Fishgram remembers the examples for each pattern. If there is only one variable in the pattern, an example is a single object; otherwise each example is a vector of objects for each variable in the pattern. Each time a relation is added to a pattern, if it has no new variables, some of the examples may be removed, because they don't satisfy the new predicate. It needs to have at least one variable in common with the previous relations. Otherwise the patterns would combine many unrelated things.
In frequent itemset mining (for example the APRIORI algorithm), there is effectively one variable, and adding a new predicate will often decrease the number of items that match. It can never increase it. The number of possible conjunctions increases with the length, up to some point, after which it decreases. But when mining for patterns with multiple objects there is a much larger combinatorial explosion of patterns. Various criteria can be used to prune the search.
The most basic criterion is the frequency. Only patterns with at least N examples will be included, where N is an arbitrary constant. You can also set a maximum number of patterns allowed for each length (number of relations), and only include the best ones. The next level of the breadth-first search will only search for extensions of those patterns.
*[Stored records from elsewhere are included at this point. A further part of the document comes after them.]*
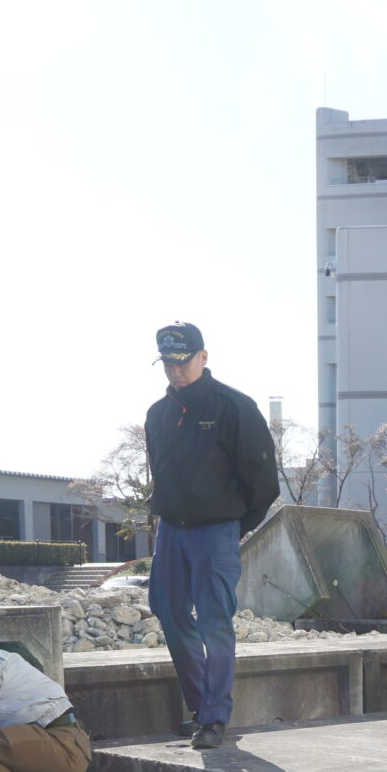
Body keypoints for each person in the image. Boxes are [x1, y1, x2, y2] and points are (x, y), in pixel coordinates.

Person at [144, 321, 280, 750]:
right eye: (168, 364)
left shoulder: (235, 407)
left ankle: (215, 717)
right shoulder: (157, 415)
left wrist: (236, 526)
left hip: (217, 530)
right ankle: (201, 707)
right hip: (171, 529)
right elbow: (159, 470)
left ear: (203, 357)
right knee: (168, 610)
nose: (176, 371)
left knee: (214, 620)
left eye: (183, 362)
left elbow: (264, 482)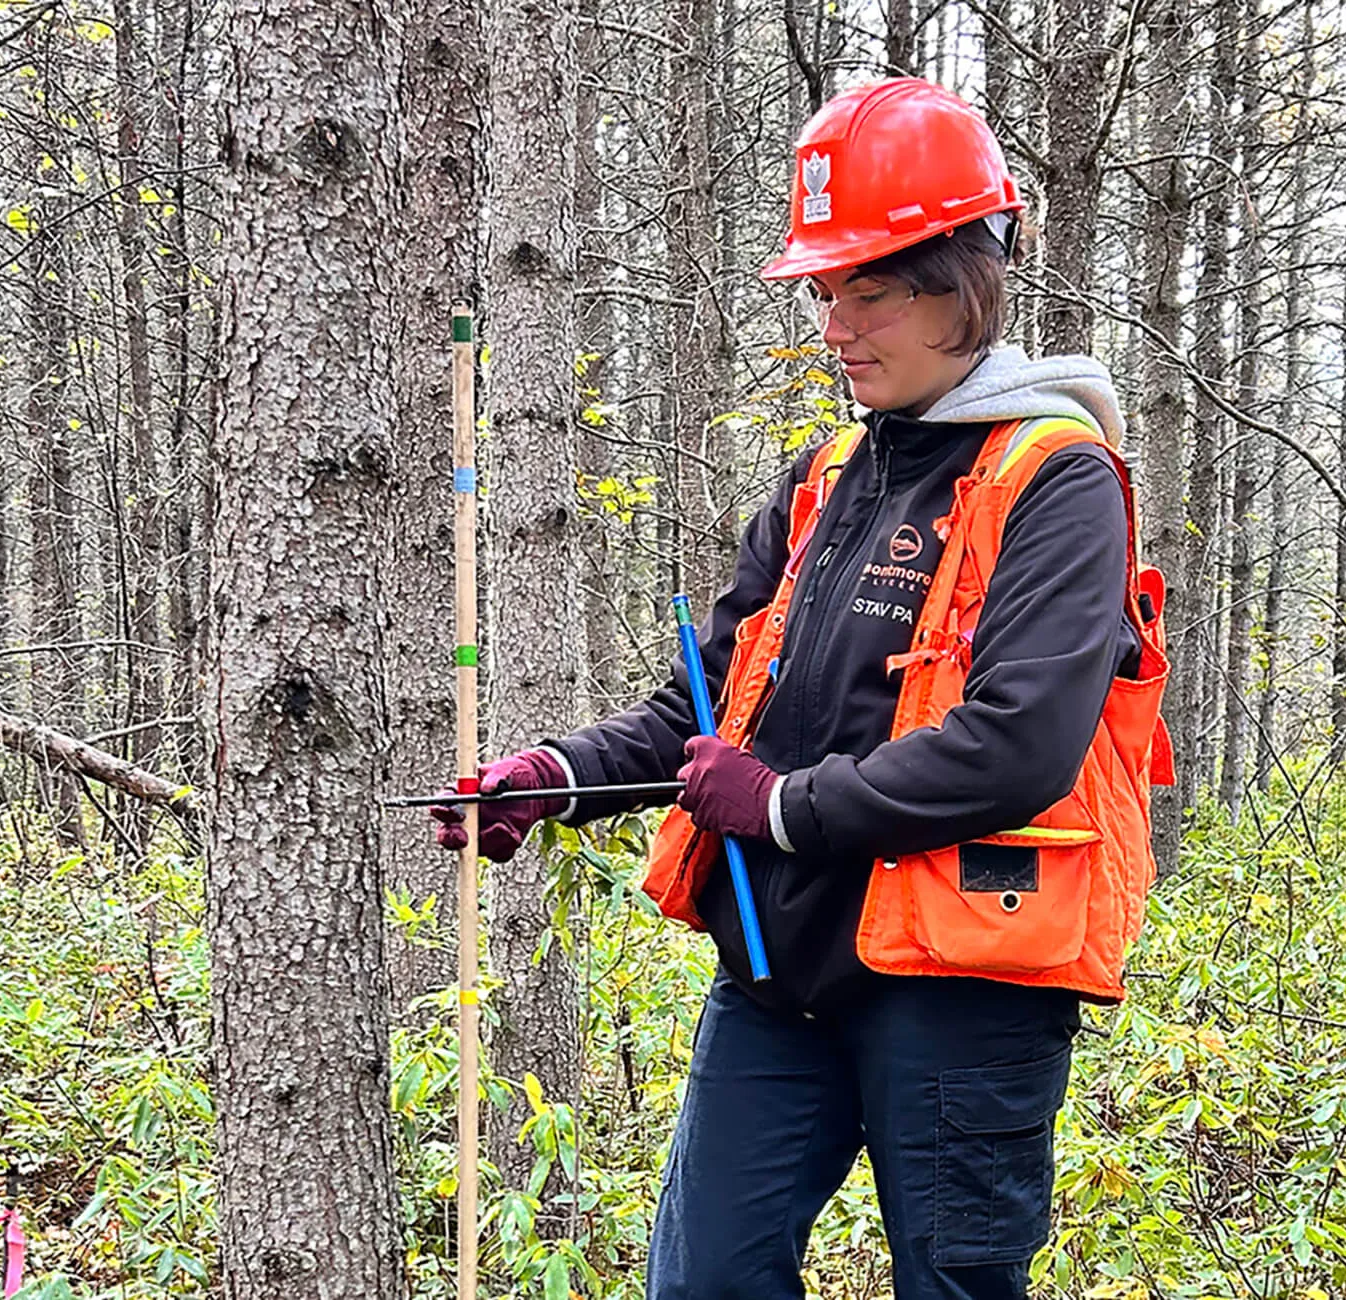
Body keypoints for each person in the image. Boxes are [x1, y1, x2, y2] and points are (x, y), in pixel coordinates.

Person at [433, 77, 1170, 1300]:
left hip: (959, 992)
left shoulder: (1056, 477)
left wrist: (774, 806)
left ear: (965, 277)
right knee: (706, 1280)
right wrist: (556, 779)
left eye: (869, 286)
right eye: (825, 290)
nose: (837, 322)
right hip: (779, 972)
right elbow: (707, 709)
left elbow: (1017, 747)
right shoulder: (825, 478)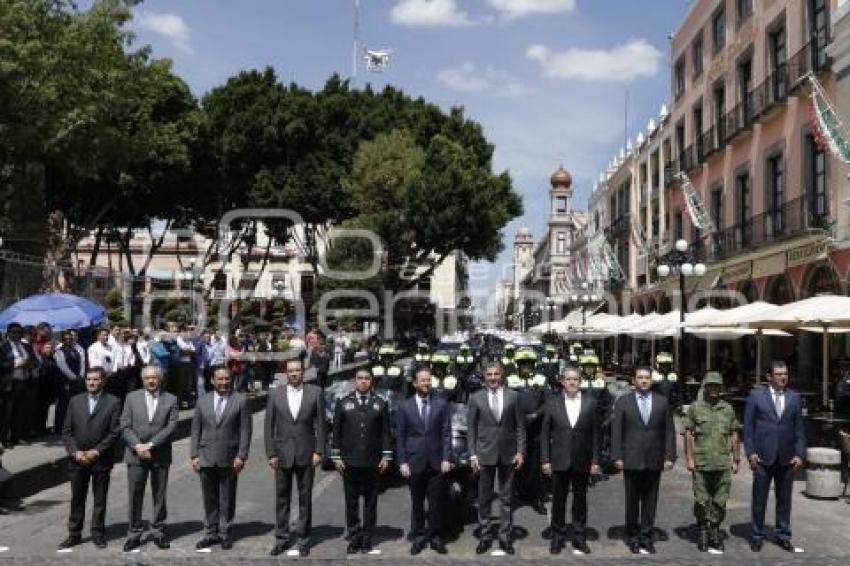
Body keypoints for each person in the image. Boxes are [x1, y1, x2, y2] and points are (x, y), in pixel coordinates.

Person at [611, 366, 676, 554]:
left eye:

It would be more interesting to use a measure of statistical interestingness, to make sure the relations in a pattern are correlated with each other. There are many spurious frequent patterns, because anything which is frequent will occur together with other things, whether they are relevant or not. For example “breathing while typing” is a frequent pattern, because people breathe at all times. But “moving your hands while typing” is a much more interesting pattern. As people only move their hands some of the time, a measure of correlation would prefer the second pattern. The best measure may be interaction information, which is a generalisation of mutual information that applies to patterns with more than two predicates. An early-stage AI would not have much knowledge of cause and effect, so it would rely on statistical measures to find useful patterns.
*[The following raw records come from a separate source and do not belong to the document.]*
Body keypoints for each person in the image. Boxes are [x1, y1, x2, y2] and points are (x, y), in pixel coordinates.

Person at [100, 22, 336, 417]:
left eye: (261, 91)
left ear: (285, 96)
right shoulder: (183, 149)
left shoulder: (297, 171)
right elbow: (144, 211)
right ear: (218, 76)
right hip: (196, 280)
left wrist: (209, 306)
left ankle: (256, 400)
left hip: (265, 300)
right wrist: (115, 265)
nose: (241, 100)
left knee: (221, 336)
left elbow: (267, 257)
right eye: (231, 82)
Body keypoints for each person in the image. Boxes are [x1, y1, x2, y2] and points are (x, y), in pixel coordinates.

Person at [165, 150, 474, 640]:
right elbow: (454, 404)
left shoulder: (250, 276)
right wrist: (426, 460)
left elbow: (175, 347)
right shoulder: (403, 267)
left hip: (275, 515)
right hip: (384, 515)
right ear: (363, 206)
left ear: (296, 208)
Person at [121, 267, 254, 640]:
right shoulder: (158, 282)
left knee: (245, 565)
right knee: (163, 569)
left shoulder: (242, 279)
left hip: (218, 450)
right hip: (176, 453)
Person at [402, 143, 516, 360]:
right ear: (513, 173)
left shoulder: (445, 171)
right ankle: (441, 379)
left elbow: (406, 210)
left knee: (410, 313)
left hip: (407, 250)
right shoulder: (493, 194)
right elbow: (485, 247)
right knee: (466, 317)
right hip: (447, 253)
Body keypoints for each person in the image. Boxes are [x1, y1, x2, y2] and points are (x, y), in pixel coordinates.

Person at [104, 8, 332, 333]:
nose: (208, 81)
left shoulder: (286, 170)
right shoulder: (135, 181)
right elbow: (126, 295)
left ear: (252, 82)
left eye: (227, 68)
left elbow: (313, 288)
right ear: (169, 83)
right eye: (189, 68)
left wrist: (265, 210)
Comparison to other algorithms
Fishgram is more suitable for OpenCog's purposes than existing graph mining algorithms, such as GSpan. Most other graph mining algorithms were designed with molecular datasets in mind. The OpenCog AtomSpace is a different graph in various ways. For one, there are many possible relations between nodes (much like in a semantic network). Many relations involve more than two objects, and there are also properties – predicates about a single object. So the relations are effectively directed links of varying arity. It also has events, and many states can change over time (e.g. an egg changes state while it's cooking). Fishgram is designed for general knowledge in an embodied agent.
There are other major differences. Fishgram uses a breadth-first search, rather than depth-first search. And it does an “embedding-based” search, searching for patterns that can be embedded multiple times in a large graph. Molecular datasets have many separate graphs for separate molecules, but the embodied perceptions are closer to a single, fairly well-connected graph. Depth-first search would be very slow on such a graph, as there are many very long paths through the graph, and the search would mostly find those. Whereas the useful patterns tend to be compact and repeated many times.
Lastly the design of Fishgram makes it easy to experiment with multiple different scoring functions, from simple ones like frequency to much more sophisticated functions such as interaction information.